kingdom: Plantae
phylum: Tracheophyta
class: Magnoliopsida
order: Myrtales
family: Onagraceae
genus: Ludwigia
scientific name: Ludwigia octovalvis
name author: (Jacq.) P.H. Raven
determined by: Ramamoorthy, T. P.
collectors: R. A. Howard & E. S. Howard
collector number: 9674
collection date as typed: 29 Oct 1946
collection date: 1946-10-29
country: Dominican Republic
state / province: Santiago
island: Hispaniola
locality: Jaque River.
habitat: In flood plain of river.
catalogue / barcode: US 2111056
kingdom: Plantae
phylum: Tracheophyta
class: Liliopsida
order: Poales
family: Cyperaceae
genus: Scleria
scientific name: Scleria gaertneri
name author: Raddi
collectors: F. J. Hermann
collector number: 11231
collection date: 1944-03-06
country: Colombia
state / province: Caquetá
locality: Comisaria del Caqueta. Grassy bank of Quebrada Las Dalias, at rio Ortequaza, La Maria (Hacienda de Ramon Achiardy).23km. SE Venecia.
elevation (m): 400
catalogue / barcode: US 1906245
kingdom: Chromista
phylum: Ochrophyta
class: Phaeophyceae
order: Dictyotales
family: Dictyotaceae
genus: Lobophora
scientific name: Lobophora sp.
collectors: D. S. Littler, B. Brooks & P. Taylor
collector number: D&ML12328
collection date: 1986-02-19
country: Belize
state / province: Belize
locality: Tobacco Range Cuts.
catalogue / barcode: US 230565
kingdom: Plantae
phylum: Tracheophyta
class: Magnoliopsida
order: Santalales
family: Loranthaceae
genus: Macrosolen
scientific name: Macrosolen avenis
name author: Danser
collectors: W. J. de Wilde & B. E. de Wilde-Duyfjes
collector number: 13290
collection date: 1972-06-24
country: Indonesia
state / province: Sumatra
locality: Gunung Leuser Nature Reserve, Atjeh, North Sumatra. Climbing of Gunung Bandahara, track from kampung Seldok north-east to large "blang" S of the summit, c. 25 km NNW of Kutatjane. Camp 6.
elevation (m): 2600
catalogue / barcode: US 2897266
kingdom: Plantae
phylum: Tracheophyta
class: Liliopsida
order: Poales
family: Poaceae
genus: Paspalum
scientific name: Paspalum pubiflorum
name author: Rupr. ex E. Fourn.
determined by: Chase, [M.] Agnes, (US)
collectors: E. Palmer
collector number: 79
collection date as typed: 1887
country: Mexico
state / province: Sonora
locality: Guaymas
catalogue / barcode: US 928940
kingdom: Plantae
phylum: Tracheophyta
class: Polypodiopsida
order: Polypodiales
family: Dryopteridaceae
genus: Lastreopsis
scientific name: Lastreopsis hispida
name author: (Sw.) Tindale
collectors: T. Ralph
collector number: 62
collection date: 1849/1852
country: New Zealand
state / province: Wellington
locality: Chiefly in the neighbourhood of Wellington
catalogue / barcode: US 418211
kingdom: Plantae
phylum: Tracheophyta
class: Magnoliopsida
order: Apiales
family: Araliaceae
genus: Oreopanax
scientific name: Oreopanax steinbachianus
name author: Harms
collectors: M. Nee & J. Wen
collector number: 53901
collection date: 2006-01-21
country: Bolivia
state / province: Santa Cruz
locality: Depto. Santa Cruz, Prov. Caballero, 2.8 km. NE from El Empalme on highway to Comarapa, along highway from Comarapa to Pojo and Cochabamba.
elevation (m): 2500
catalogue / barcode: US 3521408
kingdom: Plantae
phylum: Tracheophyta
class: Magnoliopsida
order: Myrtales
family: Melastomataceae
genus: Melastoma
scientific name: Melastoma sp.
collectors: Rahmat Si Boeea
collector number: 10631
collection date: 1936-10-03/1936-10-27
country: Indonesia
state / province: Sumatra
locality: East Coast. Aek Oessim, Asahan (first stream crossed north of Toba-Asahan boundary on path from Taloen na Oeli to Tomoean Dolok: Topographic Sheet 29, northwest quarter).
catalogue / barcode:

GIVEN PROBLEM
Return, unchanged, the lines of the records beginning with the line containing "collectors: D. S." and continuing through the line containing "genus: Macrosolen".

ANSWER BELOW
collectors: D. S. Littler, B. Brooks & P. Taylor
collector number: D&ML12328
collection date: 1986-02-19
country: Belize
state / province: Belize
locality: Tobacco Range Cuts.
catalogue / barcode: US 230565
kingdom: Plantae
phylum: Tracheophyta
class: Magnoliopsida
order: Santalales
family: Loranthaceae
genus: Macrosolen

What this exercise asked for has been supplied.